• YOUR OBJECTIVE: Identify each line below that contains the word "действии", and copy it out.

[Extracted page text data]
┌──

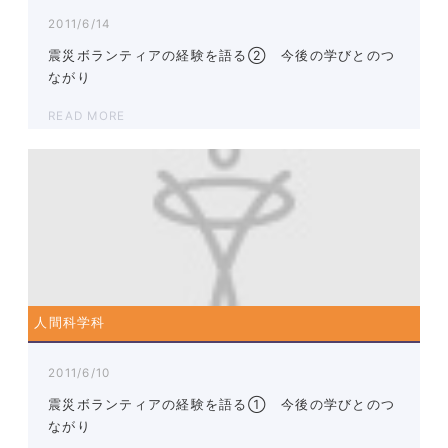
2011/6/14
震災ボランティアの経験を語る② 今後の学びとのつ
ながり
READ MORE
人間科学科
2011/6/10
震災ボランティアの経験を語る① 今後の学びとのつ
ながり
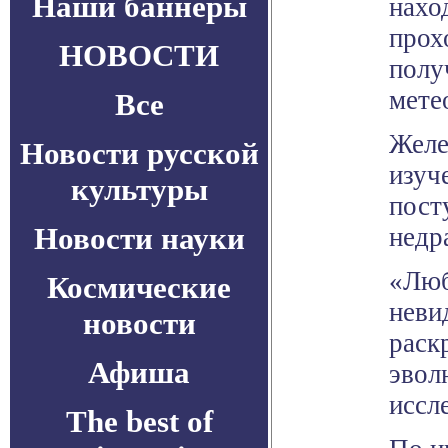
Наши баннеры
нахо
прох
НОВОСТИ
полу
мете
Все
Желе
Новости русской
изуч
культуры
пост
Новости науки
недр
«Люб
Космические
неви
новости
раск
Афиша
эвол
иссл
The best of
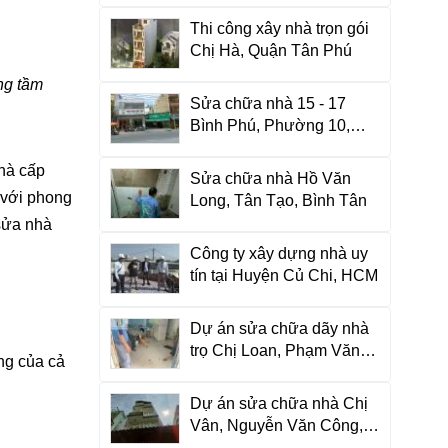
Thi công xây nhà trọn gói
Chị Hà, Quận Tân Phú
ng tầm
Sửa chữa nhà 15 - 17
Bình Phú, Phường 10,
Quận 6
nhà cấp
Sửa chữa nhà Hồ Văn
 với phong
Long, Tân Tạo, Bình Tân
 sửa nhà
Công ty xây dựng nhà uy
tín tại Huyện Củ Chi, HCM
Dự án sửa chữa dãy nhà
trọ Chị Loan, Phạm Văn
ng của cả
Bạch
Dự án sửa chữa nhà Chị
Vân, Nguyễn Văn Công,
Gò Vấp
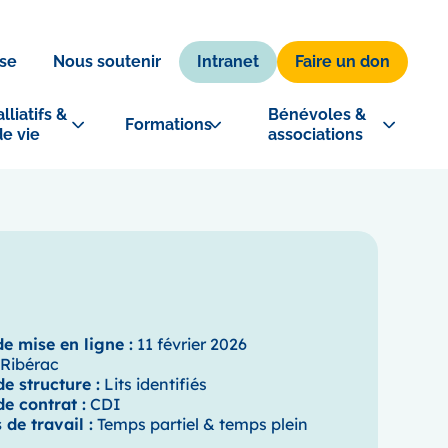
Intranet
Faire un don
se
Nous soutenir
lliatifs & 
Bénévoles & 
Formations
de vie
associations
e mise en ligne :
11 février 2026
Ribérac
e structure :
Lits identifiés
e contrat :
CDI
de travail :
Temps partiel & temps plein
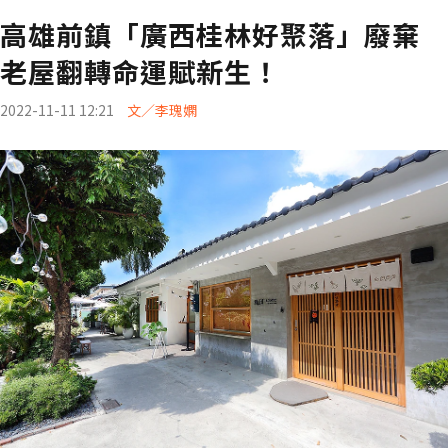
高雄前鎮「廣西桂林好聚落」廢棄
老屋翻轉命運賦新生！
2022-11-11 12:21
文／李瑰嫻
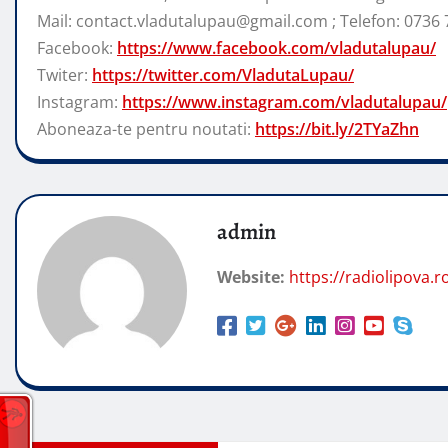
Mail: contact.vladutalupau@gmail.com ; Telefon: 0736 
Facebook:
https://www.facebook.com/vladutalupau/
Twiter:
https://twitter.com/VladutaLupau/
Instagram:
https://www.instagram.com/vladutalupau/
Aboneaza-te pentru noutati:
https://bit.ly/2TYaZhn
admin
Website:
https://radiolipova.r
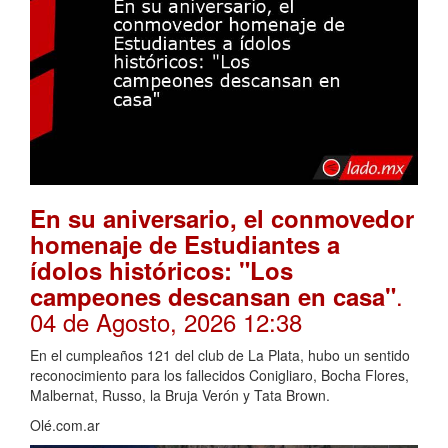
En su aniversario, el conmovedor
homenaje de Estudiantes a
ídolos históricos: "Los
.
campeones descansan en casa"
04 de Agosto, 2026 12:38
En el cumpleaños 121 del club de La Plata, hubo un sentido
reconocimiento para los fallecidos Conigliaro, Bocha Flores,
Malbernat, Russo, la Bruja Verón y Tata Brown.
Olé.com.ar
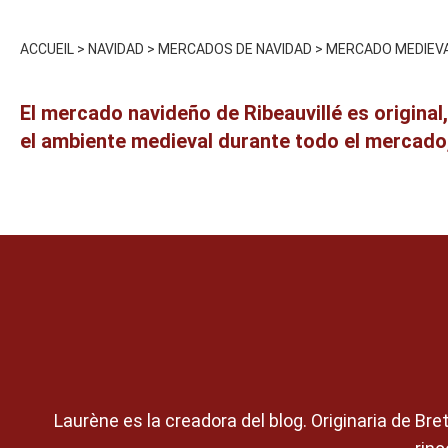
ACCUEIL
>
NAVIDAD
>
MERCADOS DE NAVIDAD
>
MERCADO MEDIEVAL
El mercado navideño de Ribeauvillé es original
el ambiente medieval durante todo el mercado,
Laurène es la creadora del blog. Originaria de Br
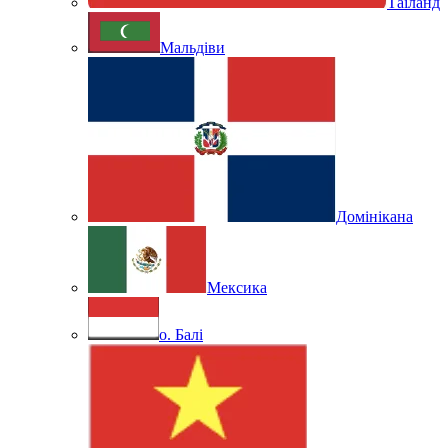
Таїланд
Мальдіви
Домінікана
Мексика
о. Балі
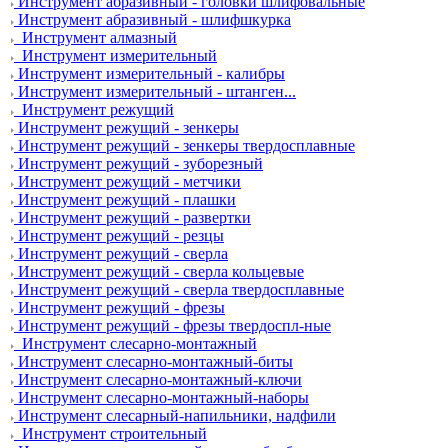
Инструмент абразивный - головки шлифовальные
Инструмент абразивный - шлифшкурка
Инструмент алмазный
Инструмент измерительный
Инструмент измерительный - калибры
Инструмент измерительный - штанген...
Инструмент режущий
Инструмент режущий - зенкеры
Инструмент режущий - зенкеры твердосплавные
Инструмент режущий - зуборезный
Инструмент режущий - метчики
Инструмент режущий - плашки
Инструмент режущий - развертки
Инструмент режущий - резцы
Инструмент режущий - сверла
Инструмент режущий - сверла кольцевые
Инструмент режущий - сверла твердосплавные
Инструмент режущий - фрезы
Инструмент режущий - фрезы твердоспл-ные
Инструмент слесарно-монтажный
Инструмент слесарно-монтажный-биты
Инструмент слесарно-монтажный-ключи
Инструмент слесарно-монтажный-наборы
Инструмент слесарный-напильники, надфили
Инструмент строительный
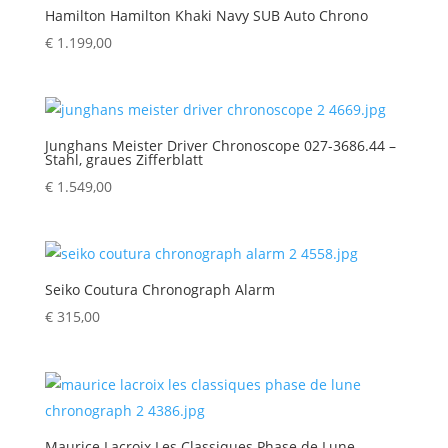
Hamilton Hamilton Khaki Navy SUB Auto Chrono
€
1.199,00
Junghans Meister Driver Chronoscope 027-3686.44 –
Stahl, graues Zifferblatt
€
1.549,00
Seiko Coutura Chronograph Alarm
€
315,00
Maurice Lacroix Les Classiques Phase de Lune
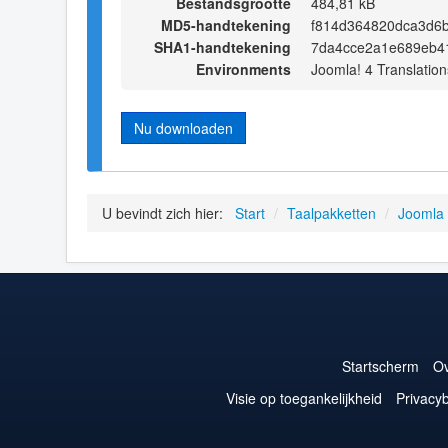
Bestandsgrootte
484,81 kB
MD5-handtekening
f814d364820dca3d6
SHA1-handtekening
7da4cce2a1e689eb4
Environments
Joomla! 4 Translation
Nu downloaden
U bevindt zich hier:
Start
/
Taalpakketten
/
Joomla
Startscherm
Ov
Visie op toegankelijkheid
Privacyb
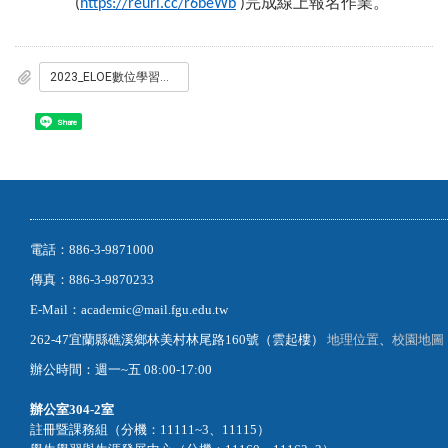
完成線上報名作業。
(
https://reurl.cc/r6beWb
)
2023_ELOE數位學習國際研討會暨開放教育論壇.pdf
Share
電話：886-3-9871000
傳真：886-3-9870233
E-Mail：academic@mail.fgu.edu.tw
262-47宜蘭縣礁溪鄉林美村林尾路160號（雲起樓）
地理位置
、
校園地圖
辦公時間：週一~五 08:00-17:00
辦公室
304-2室
註冊暨課務組（分機：11111~3、11115）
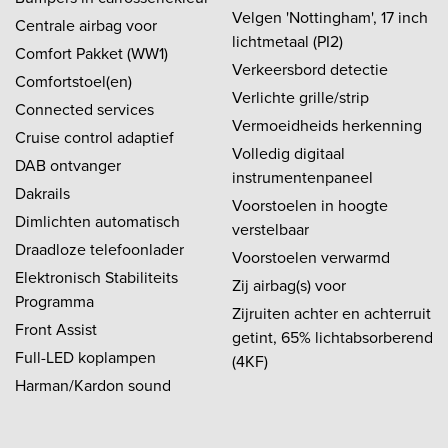
Velgen 'Nottingham', 17 inch
Centrale airbag voor
lichtmetaal (PI2)
Comfort Pakket (WW1)
Verkeersbord detectie
Comfortstoel(en)
Verlichte grille/strip
Connected services
Vermoeidheids herkenning
Cruise control adaptief
Volledig digitaal
DAB ontvanger
instrumentenpaneel
Dakrails
Voorstoelen in hoogte
Dimlichten automatisch
verstelbaar
Draadloze telefoonlader
Voorstoelen verwarmd
Elektronisch Stabiliteits
Zij airbag(s) voor
Programma
Zijruiten achter en achterruit
Front Assist
getint, 65% lichtabsorberend
Full-LED koplampen
(4KF)
Harman/Kardon sound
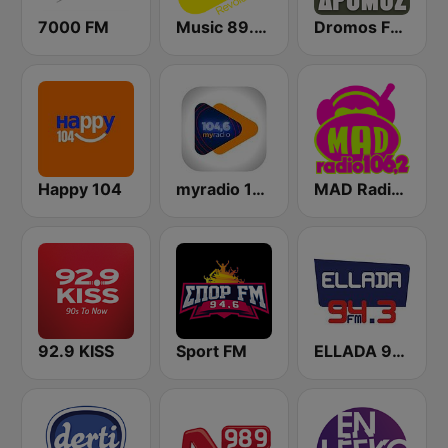
7000 FM
Music 89.2 FM
Dromos FM - ΔΡΟΜΟΣ 89.8
Happy 104
myradio 104.6 FM
MAD Radio 106.2 FM
92.9 KISS
Sport FM
ELLADA 94.3 FM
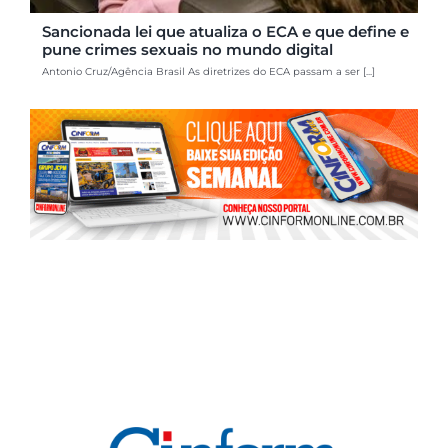
Sancionada lei que atualiza o ECA e que define e
pune crimes sexuais no mundo digital
Antonio Cruz/Agência Brasil As diretrizes do ECA passam a ser [...]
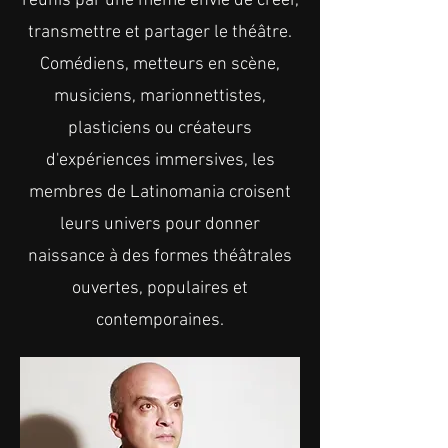
réunis par une même envie de créer,
transmettre et partager le théâtre.
Comédiens, metteurs en scène,
musiciens, marionnettistes,
plasticiens ou créateurs
d'expériences immersives, les
membres de Latinomania croisent
leurs univers pour donner
naissance à des formes théâtrales
ouvertes, populaires et
contemporaines.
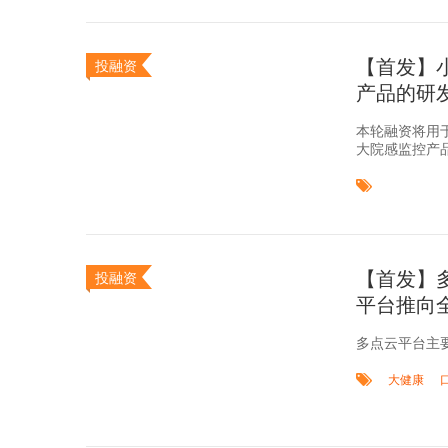
【首发】小
投融资
产品的研
本轮融资将用
大院感监控产
【首发】
投融资
平台推向
多点云平台主
大健康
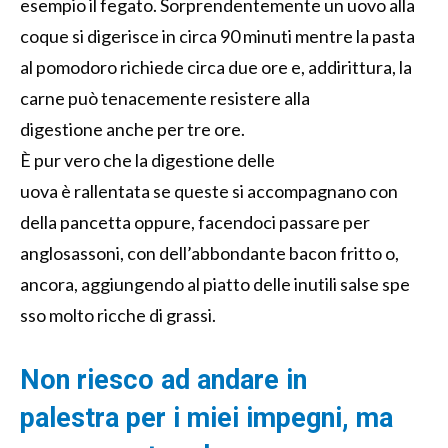
esempio il fegato.
Sorprendentemente un uovo alla
coque si digerisce in
circa
90
minuti
mentre
la pasta
al pomodoro
richied
e
circa due ore e
, addirittura,
la
carne
può
tenacemente
resister
e alla
digestione
anche
per
tre
ore
.
È pur vero
che
la digestione del
le
uova
è
rallenta
ta
se
queste
si accompagnano con
della
pancetta
oppure
,
fa
cendo
ci
passare per
anglosassoni
,
con
dell’
abbonda
nte
bacon fritto
o,
ancora,
aggiungendo
al piatto
delle
inutili
salse
spe
sso
molto
ricche di grassi
.
Non riesco ad andare in
palestra
per
i miei
impegni
, ma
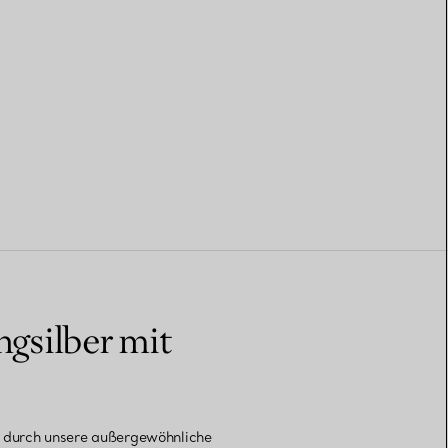
ngsilber mit
h durch unsere außergewöhnliche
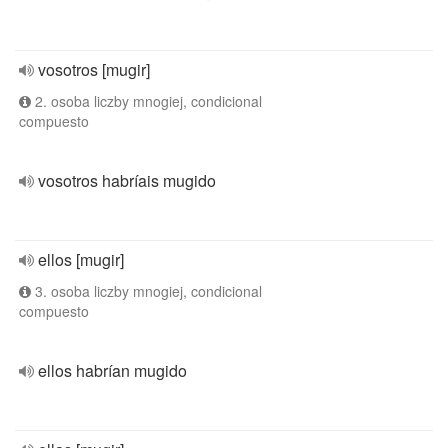
vosotros [mugir]
2. osoba liczby mnogiej, condicional
compuesto
vosotros habríais mugido
ellos [mugir]
3. osoba liczby mnogiej, condicional
compuesto
ellos habrían mugido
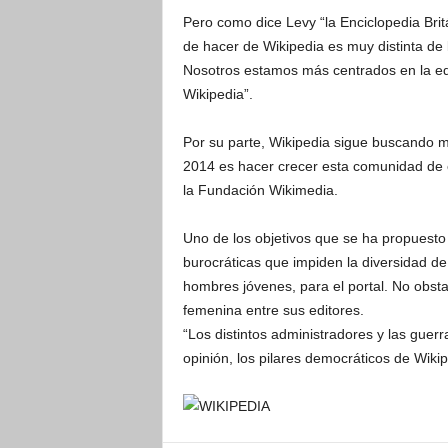
Pero como dice Levy “la Enciclopedia Britá
de hacer de Wikipedia es muy distinta de 
Nosotros estamos más centrados en la educ
Wikipedia”.
Por su parte, Wikipedia sigue buscando m
2014 es hacer crecer esta comunidad de 
la Fundación Wikimedia.
Uno de los objetivos que se ha propuesto 
burocráticas que impiden la diversidad d
hombres jóvenes, para el portal. No obst
femenina entre sus editores.
“Los distintos administradores y las guer
opinión, los pilares democráticos de Wiki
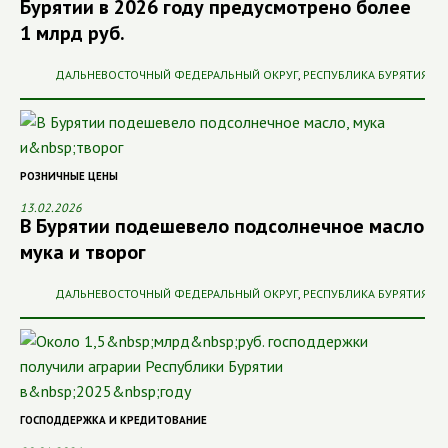
Бурятии в 2026 году предусмотрено более
1 млрд руб.
ДАЛЬНЕВОСТОЧНЫЙ ФЕДЕРАЛЬНЫЙ ОКРУГ
,
РЕСПУБЛИКА БУРЯТИЯ
РОЗНИЧНЫЕ ЦЕНЫ
13.02.2026
В Бурятии подешевело подсолнечное масло,
мука и творог
ДАЛЬНЕВОСТОЧНЫЙ ФЕДЕРАЛЬНЫЙ ОКРУГ
,
РЕСПУБЛИКА БУРЯТИЯ
ГОСПОДДЕРЖКА И КРЕДИТОВАНИЕ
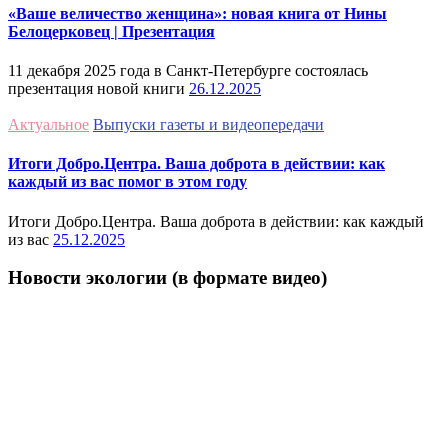
«Ваше величество женщина»: новая книга от Нины
Белоцерковец | Презентация
11 декабря 2025 года в Санкт-Петербурге состоялась
презентация новой книги
26.12.2025
Актуальное
Выпуски газеты и видеопередачи
Итоги Добро.Центра. Ваша доброта в действии: как
каждый из вас помог в этом году
Итоги Добро.Центра. Ваша доброта в действии: как каждый
из вас
25.12.2025
Новости экологии (в формате видео)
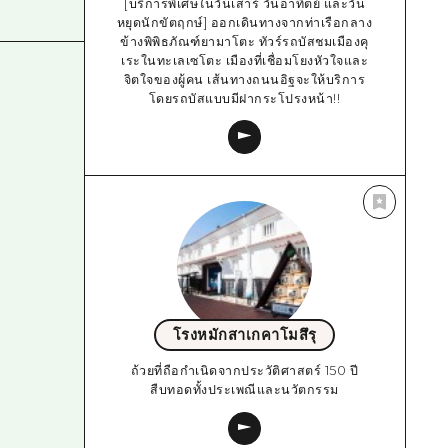
[บริการพิเศษในวันเสาร์ วันอาทิตย์ และวัน
หยุดนักขัตฤกษ์] ออกเดินทางจากท่าเรือกลาง
ข้างพิพิธภัณฑ์ยามาโตะ ทัวร์รถบัสชมเมืองคุ
เระในทะเลเซโตะ เมืองที่เชื่อมโยงหัวใจและ
จิตใจของผู้คน เส้นทางถนนอิฐจะให้บริการ
โดยรถบัสแบบมีฝากระโปรงหน้า!!
โรงหมักสาเกคาโมสึรุ
ถ้วยที่ถือกำเนิดจากประวัติศาสตร์ 150 ปี
สืบทอดทั้งประเพณีและนวัตกรรม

└──

• EXERCISE RESULT:
Итоги Добро.Центра. Ваша доброта в действии: как
Итоги Добро.Центра. Ваша доброта в действии: как каждый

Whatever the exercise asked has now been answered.